AI-based intelligent structural design represents a transformative approach that addresses the inefficiencies inherent in traditional structural design practices. This paper innovates the existing AI-based design frameworks from four aspects and proposes Generative AIBIM: an automatic and intelligent structural design pipeline that integrates Building Information Modeling (BIM) and generative AI. First, the proposed pipeline not only broadens the application scope of BIM, which aligns with BIM's growing relevance in civil engineering, but also marks a significant supplement to previous methods that relied solely on CAD drawings. Second, in Generative AIBIM, a two-stage generation framework incorporating generative AI (TGAI), inspired by the human drawing process, is designed to simplify the complexity of the structural design problem. Third, for the generative AI model in TGAI, this paper pioneers to fuse physical conditions into diffusion models (DMs) to build a novel physics-based conditional diffusion model (PCDM). In contrast to conventional DMs, on the one hand, PCDM directly predicts shear wall drawings to focus on similarity, and on the other hand, PCDM effectively fuses cross-domain information, i.e., design drawings (image data), timesteps, and physical conditions, by integrating well-designed attention modules. Additionally, a new evaluation system including objective and subjective measures (i.e., ScoreIoU and FID) is designed to comprehensively evaluate models' performance, complementing the evaluation system in the traditional methods only adopting the objective metric. The quantitative results demonstrate that PCDM significantly surpasses recent state-of-the-art (SOTA) techniques (StructGAN and its variants) across both measures: ScoreIoU of PCDM is 30% higher and FID of PCDM is lower than 1/3 of that of the best competitor. The qualitative experimental results highlight PCDM's superior capabilities in generating high perceptual quality design drawings adhering to essential design criteria. In addition, benefiting from the fusion of physical conditions, PCDM effectively supports diverse and creative designs tailored to building heights and seismic precautionary intensities, showcasing its unique and powerful generation and generalization capabilities. Associated ablation studies further demonstrate the effectiveness of our method.
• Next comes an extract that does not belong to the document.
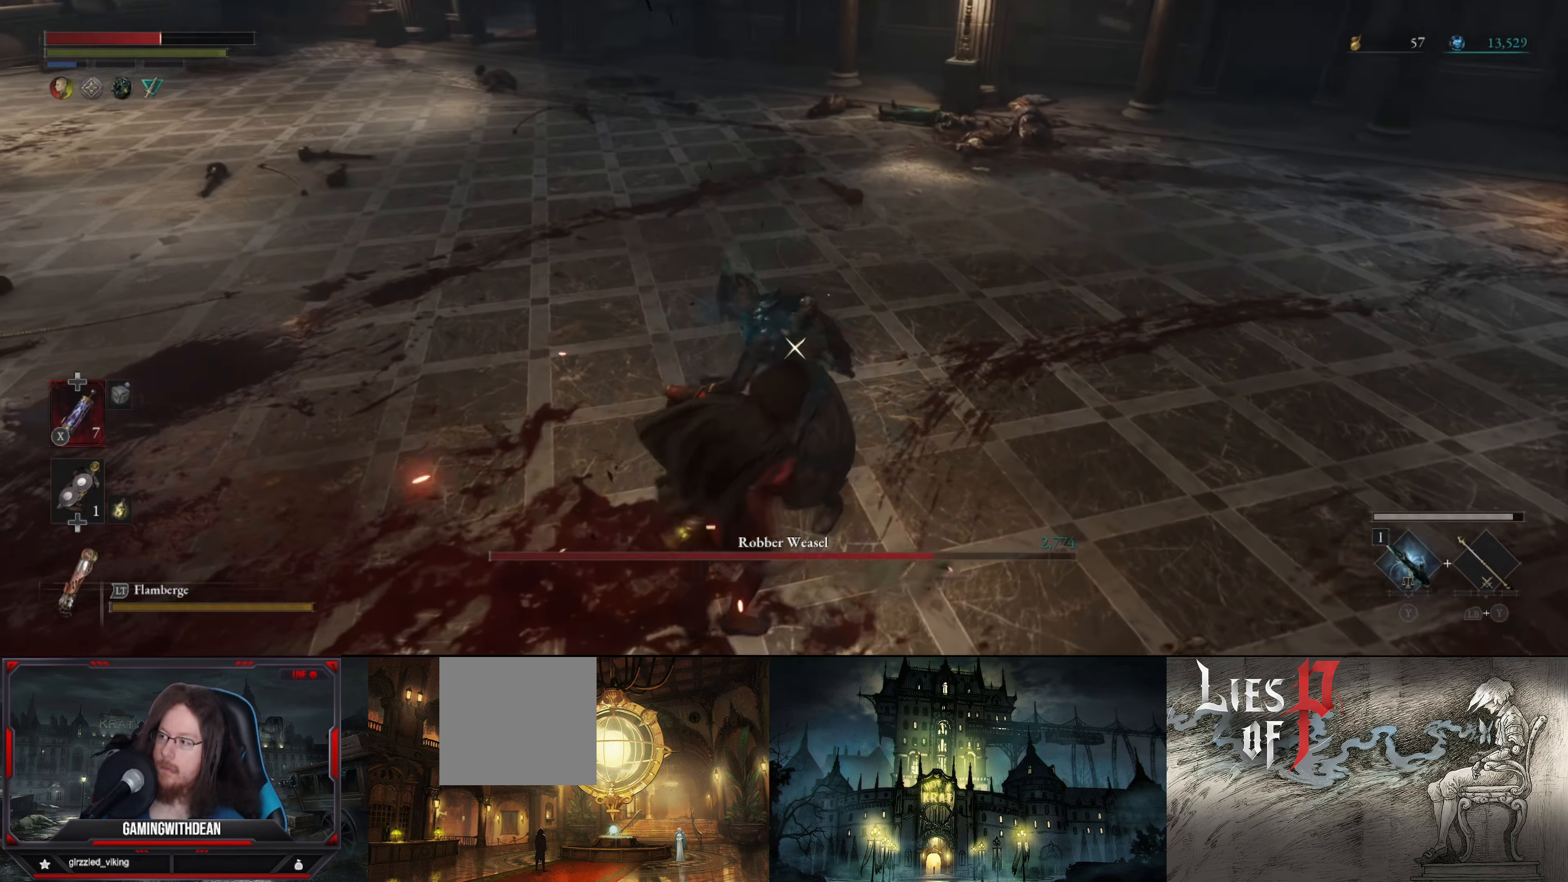
{"buttons": [], "left_stick": "center", "right_stick": "center", "events": [[184, "L1", "up"], [217, "R1", "down"], [267, "left_stick", "center"], [300, "R1", "up"], [367, "R1", "down"], [467, "R1", "up"]]}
生成式 AIBIM:集成 BIM 和生成式人工智能的自动智能结构设计管道
基于人工智能的智能结构设计是一种变革性方法,可解决传统结构设计实践中固有的低效率问题。本文从四个方面对现有的基于人工智能的设计框架进行了创新,并提出了生成式 AIBIM:一个集成了建筑信息模型(BIM)和生成式人工智能的自动智能结构设计流水线。首先,所提出的管道不仅拓宽了 BIM 的应用范围,与 BIM 在土木工程中日益增长的相关性相一致,而且是对以往仅依赖 CAD 图纸的方法的重要补充。其次,在生成式 AIBIM 中,受人类绘图过程的启发,设计了一个包含生成式人工智能(TGAI)的两阶段生成框架,以简化结构设计问题的复杂性。第三,针对 TGAI 中的生成式人工智能模型,本文开创性地将物理条件融合到扩散模型(DM)中,从而建立了一种新颖的基于物理条件的扩散模型(PCDM)。与传统 DM 相比,一方面,PCDM 直接预测剪力墙图纸以关注相似性;另一方面,PCDM 通过整合精心设计的注意力模块,有效地融合了跨领域信息,即设计图纸(图像数据)、时间步长和物理条件。此外,还设计了一套新的评价体系,包括客观和主观指标(即 ScoreIoU 和 FID),以综合评价模型的性能,补充了传统方法中仅采用客观指标的评价体系。定量结果表明,在这两个指标上,PCDM 都大大超过了最近的最先进(SOTA)技术(StructGAN 及其变体):PCDM 的 ScoreIoU 高出 30%,FID 低于最佳竞争对手的 1/3。定性实验结果凸显了 PCDM 在生成符合基本设计标准的高感知质量设计图纸方面的卓越能力。此外,得益于物理条件的融合,PCDM 还能有效支持根据建筑高度和抗震设防烈度量身定制的多样化创意设计,展示了其独特而强大的生成和概括能力。相关的消融研究进一步证明了我们方法的有效性。
本文章由计算机程序翻译,如有差异,请以英文原文为准。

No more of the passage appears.